* _Passage for review_
▼
Re: use ARM intrinsics in pg_lfind32() where available

From: Tom Lane <tgl(at)sss(dot)pgh(dot)pa(dot)us>
To: John Naylor <john(dot)naylor(at)enterprisedb(dot)com>
Cc: Nathan Bossart <nathandbossart(at)gmail(dot)com>, Andres Freund <andres(at)anarazel(dot)de>, pgsql-hackers <pgsql-hackers(at)postgresql(dot)org>
Subject: Re: use ARM intrinsics in pg_lfind32() where available
Date: 2022-08-27 21:18:34
Message-ID: 2494641.1661635114@sss.pgh.pa.us
Views: Raw Message | Whole Thread | Download mbox | Resend email
Thread:
Lists: pgsql-hackers

I spent a bit more time researching the portability implications of
this patch. I think that we should check __ARM_NEON before #including
<arm_neon.h>; there is authoritative documentation out there telling
you to, eg [1], and I can see no upside at all to not checking.
We cannot check *only* __ARM_NEON, though. I found it to get defined
by clang 8.0.0 in my Fedora 30 32-bit image, although that does not
provide all the instructions we want (I see "undefined function"
complaints for vmaxvq_u8 etc if I try to make it use the patch).
Looking into that installation's <arm_neon.h>, those functions are
defined conditionally if "__ARM_FP & 2", which is kind of interesting
--- per [1], that bit indicates support for 16-bit floating point,
which seems a mite unrelated.

It appears from the info at [2] that there are at least some 32-bit
ARM platforms that set that bit, implying (if the clang authors are
well informed) that they have the instructions we want. But we
could not realistically make 32-bit builds that try to use those
instructions without a run-time test; such a build would fail for
too many people. I doubt that a run-time test is worth the trouble,
so I concur with the idea of selecting NEON on aarch64 only and hoping
to thereby avoid a runtime test.
▲
* _Provided material_
▼
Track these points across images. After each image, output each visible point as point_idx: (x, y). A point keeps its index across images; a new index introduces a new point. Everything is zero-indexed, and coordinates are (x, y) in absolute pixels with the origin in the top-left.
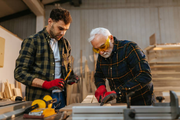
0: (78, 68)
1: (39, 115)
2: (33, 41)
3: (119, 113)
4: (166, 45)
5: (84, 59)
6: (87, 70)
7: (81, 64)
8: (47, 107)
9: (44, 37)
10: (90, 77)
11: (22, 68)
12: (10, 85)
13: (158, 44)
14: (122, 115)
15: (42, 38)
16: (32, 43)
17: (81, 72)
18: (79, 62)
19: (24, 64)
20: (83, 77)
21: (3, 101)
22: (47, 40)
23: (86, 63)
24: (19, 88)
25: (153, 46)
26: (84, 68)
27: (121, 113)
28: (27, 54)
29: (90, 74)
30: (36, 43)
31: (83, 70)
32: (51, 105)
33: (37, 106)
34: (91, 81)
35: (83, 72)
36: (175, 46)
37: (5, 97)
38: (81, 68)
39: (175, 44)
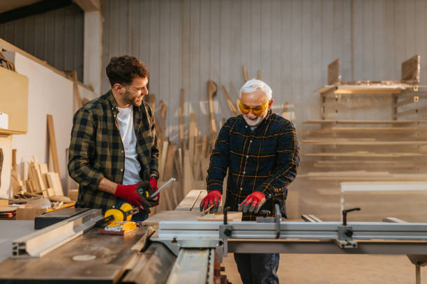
0: (176, 128)
1: (117, 230)
2: (91, 114)
3: (213, 230)
4: (359, 84)
5: (189, 109)
6: (195, 132)
7: (182, 120)
8: (125, 220)
9: (108, 106)
10: (200, 148)
11: (81, 161)
12: (39, 166)
13: (342, 83)
14: (218, 232)
15: (105, 108)
16: (90, 118)
17: (182, 137)
18: (177, 114)
19: (81, 153)
20: (185, 147)
21: (34, 199)
22: (112, 112)
23: (192, 117)
24: (55, 172)
25: (332, 86)
26: (188, 128)
27: (217, 230)
28: (85, 136)
29: (201, 141)
30: (95, 117)
31: (186, 132)
32: (130, 217)
33: (112, 218)
34: (202, 156)
35: (184, 136)
36: (378, 86)
37: (32, 190)
38: (181, 127)
39: (379, 82)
▲
* _Assigned task_
In the mailing-list reply about ARM intrinsics, which compiler version defined __ARM_NEON in the Fedora 30 32-bit image? Answer using only the mailing-list reply about ARM intrinsics.

* _Exercise response_
Clang 8.0.0.